RÉPUBLIQUE FRANCAISE
AU NOM DU PEUPLE FRANCAIS

LA COUR DE CASSATION, CHAMBRE SOCIALE, a rendu l'arrêt suivant :

SOC.

IK



COUR DE CASSATION
______________________


Audience publique du 30 juin 2021




Cassation partielle


M. CATHALA, président



Arrêt n° 864 FS-B

Pourvoi n° N 19-10.161




R É P U B L I Q U E F R A N Ç A I S E

_________________________

AU NOM DU PEUPLE FRANÇAIS
_________________________


ARRÊT DE LA COUR DE CASSATION, CHAMBRE SOCIALE, DU 30 JUIN 2021

Mme [M] [S], épouse [L], domiciliée [Adresse 1], a formé le pourvoi n° N 19-10.161 contre l'arrêt rendu le 14 novembre 2018 par la cour d'appel de Poitiers (chambre sociale), dans le litige l'opposant à la société A2 propreté, société par actions simplifiée, dont le siège est [Adresse 2], défenderesse à la cassation.

La demanderesse invoque, à l'appui de son pourvoi, les quatre moyens de cassation annexés au présent arrêt.

Le dossier a été communiqué au procureur général.

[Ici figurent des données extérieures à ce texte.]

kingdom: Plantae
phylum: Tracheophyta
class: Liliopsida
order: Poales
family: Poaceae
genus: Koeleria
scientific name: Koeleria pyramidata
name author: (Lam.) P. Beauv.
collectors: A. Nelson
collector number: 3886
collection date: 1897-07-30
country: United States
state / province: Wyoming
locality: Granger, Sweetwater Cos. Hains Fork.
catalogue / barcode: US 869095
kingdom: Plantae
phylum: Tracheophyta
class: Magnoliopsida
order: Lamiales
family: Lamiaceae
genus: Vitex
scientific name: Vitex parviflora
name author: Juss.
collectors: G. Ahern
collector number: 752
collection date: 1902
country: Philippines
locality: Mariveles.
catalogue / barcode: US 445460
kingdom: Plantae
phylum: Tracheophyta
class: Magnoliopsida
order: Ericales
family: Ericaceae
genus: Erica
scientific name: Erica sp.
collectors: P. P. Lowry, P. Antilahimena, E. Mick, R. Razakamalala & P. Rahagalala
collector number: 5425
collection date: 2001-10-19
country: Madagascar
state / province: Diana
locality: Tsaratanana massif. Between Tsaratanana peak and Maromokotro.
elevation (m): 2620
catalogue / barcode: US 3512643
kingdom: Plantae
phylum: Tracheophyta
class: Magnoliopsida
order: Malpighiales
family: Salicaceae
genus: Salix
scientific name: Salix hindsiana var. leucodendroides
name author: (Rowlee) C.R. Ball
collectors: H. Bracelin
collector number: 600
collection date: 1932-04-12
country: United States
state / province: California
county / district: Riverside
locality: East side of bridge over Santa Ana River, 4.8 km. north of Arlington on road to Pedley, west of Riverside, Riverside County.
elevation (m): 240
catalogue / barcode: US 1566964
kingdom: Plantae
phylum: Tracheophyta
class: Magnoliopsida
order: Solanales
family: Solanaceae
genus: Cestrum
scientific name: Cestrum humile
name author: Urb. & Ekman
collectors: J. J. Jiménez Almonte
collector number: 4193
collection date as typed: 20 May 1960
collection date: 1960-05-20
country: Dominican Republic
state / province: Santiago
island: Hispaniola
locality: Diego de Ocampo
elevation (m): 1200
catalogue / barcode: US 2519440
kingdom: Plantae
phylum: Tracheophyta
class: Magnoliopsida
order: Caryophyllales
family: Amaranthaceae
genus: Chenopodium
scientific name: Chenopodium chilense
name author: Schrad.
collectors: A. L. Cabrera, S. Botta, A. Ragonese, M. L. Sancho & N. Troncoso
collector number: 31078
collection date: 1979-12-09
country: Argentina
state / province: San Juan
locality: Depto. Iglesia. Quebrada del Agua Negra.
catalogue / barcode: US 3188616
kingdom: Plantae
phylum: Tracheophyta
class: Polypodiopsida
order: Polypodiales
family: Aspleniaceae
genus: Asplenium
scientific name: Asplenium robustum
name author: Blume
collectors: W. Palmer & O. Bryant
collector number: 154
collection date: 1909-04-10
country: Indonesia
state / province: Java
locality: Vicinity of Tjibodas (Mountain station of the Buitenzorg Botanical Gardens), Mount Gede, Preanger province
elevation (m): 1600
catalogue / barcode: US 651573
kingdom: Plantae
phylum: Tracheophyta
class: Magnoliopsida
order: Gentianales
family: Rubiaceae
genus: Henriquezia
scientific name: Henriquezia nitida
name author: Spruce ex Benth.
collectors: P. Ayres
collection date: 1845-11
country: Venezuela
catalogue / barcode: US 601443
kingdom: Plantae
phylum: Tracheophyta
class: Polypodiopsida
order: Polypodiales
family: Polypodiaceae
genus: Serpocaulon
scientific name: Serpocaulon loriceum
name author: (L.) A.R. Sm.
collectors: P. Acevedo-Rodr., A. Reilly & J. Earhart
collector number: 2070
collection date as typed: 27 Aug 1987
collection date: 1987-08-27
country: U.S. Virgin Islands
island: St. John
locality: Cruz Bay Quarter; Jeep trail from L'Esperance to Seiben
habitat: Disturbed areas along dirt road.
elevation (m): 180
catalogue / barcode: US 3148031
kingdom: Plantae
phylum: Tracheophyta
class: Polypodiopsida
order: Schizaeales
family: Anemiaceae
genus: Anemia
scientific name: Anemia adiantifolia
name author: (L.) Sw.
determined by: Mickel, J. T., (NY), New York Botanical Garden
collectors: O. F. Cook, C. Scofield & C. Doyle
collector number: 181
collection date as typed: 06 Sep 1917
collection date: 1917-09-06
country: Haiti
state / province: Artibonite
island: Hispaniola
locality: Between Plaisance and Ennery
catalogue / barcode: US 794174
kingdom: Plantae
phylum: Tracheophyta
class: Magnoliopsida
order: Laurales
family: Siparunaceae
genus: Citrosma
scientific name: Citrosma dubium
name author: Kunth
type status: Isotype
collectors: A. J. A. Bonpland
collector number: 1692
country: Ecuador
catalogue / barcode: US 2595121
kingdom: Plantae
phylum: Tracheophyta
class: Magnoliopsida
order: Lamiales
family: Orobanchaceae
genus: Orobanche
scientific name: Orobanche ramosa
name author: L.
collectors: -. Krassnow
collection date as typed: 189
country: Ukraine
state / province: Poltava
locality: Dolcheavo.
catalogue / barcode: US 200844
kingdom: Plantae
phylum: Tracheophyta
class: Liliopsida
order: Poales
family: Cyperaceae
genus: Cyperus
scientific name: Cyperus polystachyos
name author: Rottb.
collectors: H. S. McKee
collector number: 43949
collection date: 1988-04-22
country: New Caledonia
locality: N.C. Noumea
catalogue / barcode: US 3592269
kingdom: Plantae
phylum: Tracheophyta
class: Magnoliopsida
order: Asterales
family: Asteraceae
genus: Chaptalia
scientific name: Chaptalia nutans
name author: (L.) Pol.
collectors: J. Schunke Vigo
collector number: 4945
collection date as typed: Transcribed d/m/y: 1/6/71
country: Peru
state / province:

Sur le rapport de Mme Thomas-Davost, conseiller référendaire, les observations de la SCP de Nervo et Poupet, avocat de Mme [S], de la SCP Ohl et Vexliard, avocat de la société A2 propreté, et l'avis de Mme Roques, avocat général référendaire, après débats en l'audience publique du 19 mai 2021 où étaient présents M. Cathala, président, Mme Thomas-Davost, conseiller référendaire rapporteur, M. Schamber, conseiller doyen, Mme Monge, MM. Sornay, Rouchayrole, Flores, Mme Lecaplain-Morel, conseillers, Mmes Ala, Prieur, Techer, conseillers référendaires, Mme Roques, avocat général référendaire, et Mme Pontonnier, greffier de chambre,

la chambre sociale de la Cour de cassation, composée, en application de l'article R. 431-5 du code de l'organisation judiciaire, des président et conseillers précités, après en avoir délibéré conformément à la loi, a rendu le présent arrêt ;

Faits et procédure

1. Selon l'arrêt attaqué (Poitiers, 14 novembre 2018), Mme [S] a été engagée, le 1er octobre 2005, par la société Granier, aux droits de laquelle est venue la société A2 propreté, en qualité d'agent de propreté niveau AS1 à temps partiel.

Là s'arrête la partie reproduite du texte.